One of the major contributors to China’s success has been its large pool of skilled labour. Out of its 165 million skilled workforce, a third are “highly-skilled”. This is a large number compared with the rest of the nations in the world.
The key point here is simple: in order to remain competitive, the critical mass of recognised skilled workforce cannot be overstated.
Similar to the previous industrial revolutions, led primarily by the trans-Atlantic dominance, a skilled workforce played a vital role in the industrialisation of major western economies.
In Germany, more than 500,000 young people graduate from apprenticeship contracts – a system of education in which they are attached to an occupation within a company, related to a skills area of interest.
The apprentice also attends school where more comprehensive theory and subjects are taught to supplement and enhance the professional ability of the apprentice, eventually emerging as a skilled specialist in his or her trade.
While many successful education models can be emulated to breed both academically-oriented and skilled talent, at the core of the issue is the recognition of skills as a viable career.
In this case, I am not referring to the plentiful skills recognition programmes that already exist, such as the National Skills Certificate, in which the Malaysia Automotive, Robotics and IoT Institute is the industry lead body for skills development in the automotive industry.
Rather, we must recognise skills as a viable career choice – as a society.
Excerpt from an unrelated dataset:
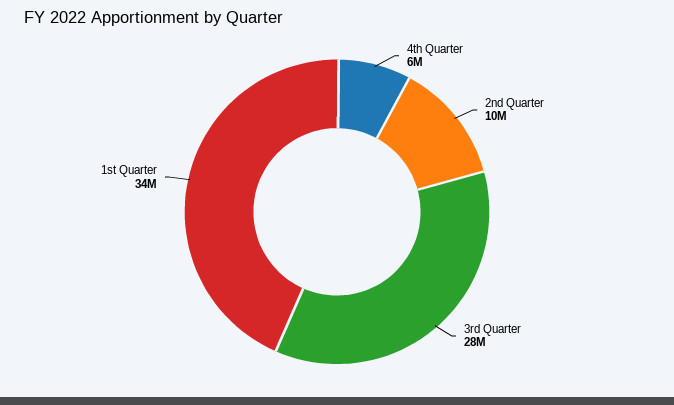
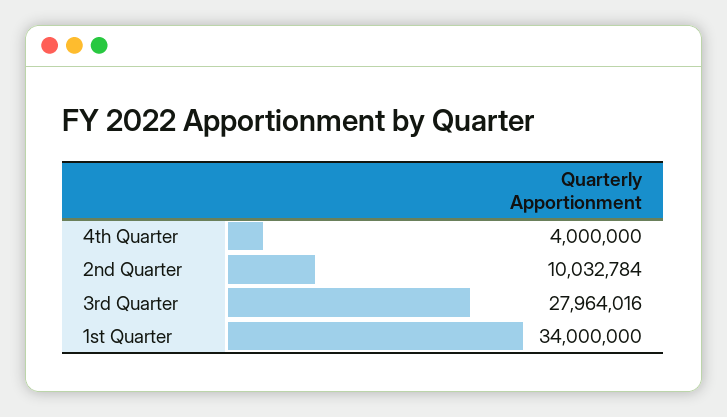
4th Quarter: 6000000 -> 4000000

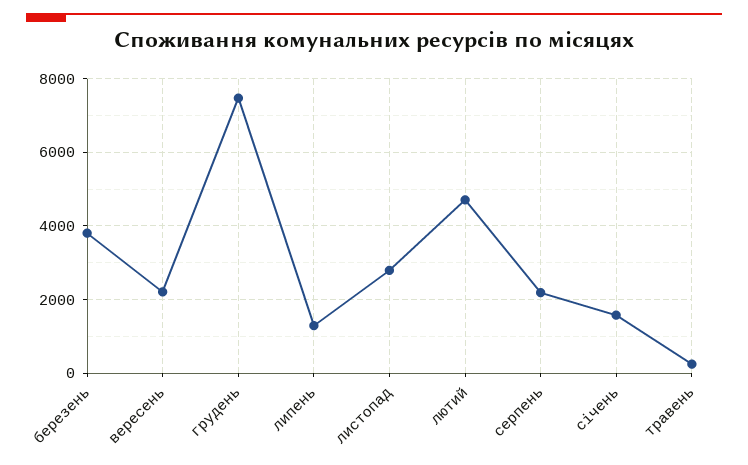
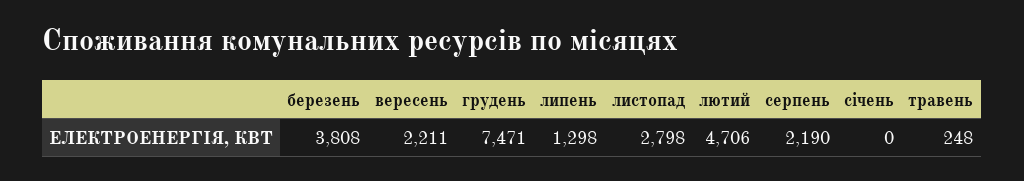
січень: 1600 -> 0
To achieve this, a paradigm shift must take place at all levels, within the home, the workplace, the school and also at a governance level.
Perhaps the solution to a shortage of places in universities may not lie in the creation of new placements, but rather in the appropriate placement of potential talent.
Our society at large must refrain from labelling those who are not academically prone as failures, but rather develop their potential in skill-based career paths.
At the same time, businesses and educators should remove inferiority complex from their skill-based talent pool that their positions are a second choice compared with those who are within the academic-based education stream.
It has been far too long that the only path of career progression is laced with labels such as “General Manager”, “COO (chief operating officer)” or “CEO (chief executive officer)”.
Perhaps, terms such as “specialist” should deserve equal attention – as a recognition in a person who may not succeed through the traditional corporate leadership route, but as the best person in achieving a task due to the plethora of skills available within him or her.
Moving forward, it is high time for the government, academia and the industry to instill moral and institutional recognition to our youth based on their inherent abilities, be it academic or skill-based. Only then can we create a critical mass of talent that is not “motivated” by scrolls or certificates, but by passion and drive to excel in the fields of their choice.
I’d like to take this opportunity to wish everyone a Happy Workers’ Day!
The writer is the chief executive officer of Malaysia Automotive, Robotics and IoT Institute (MARii).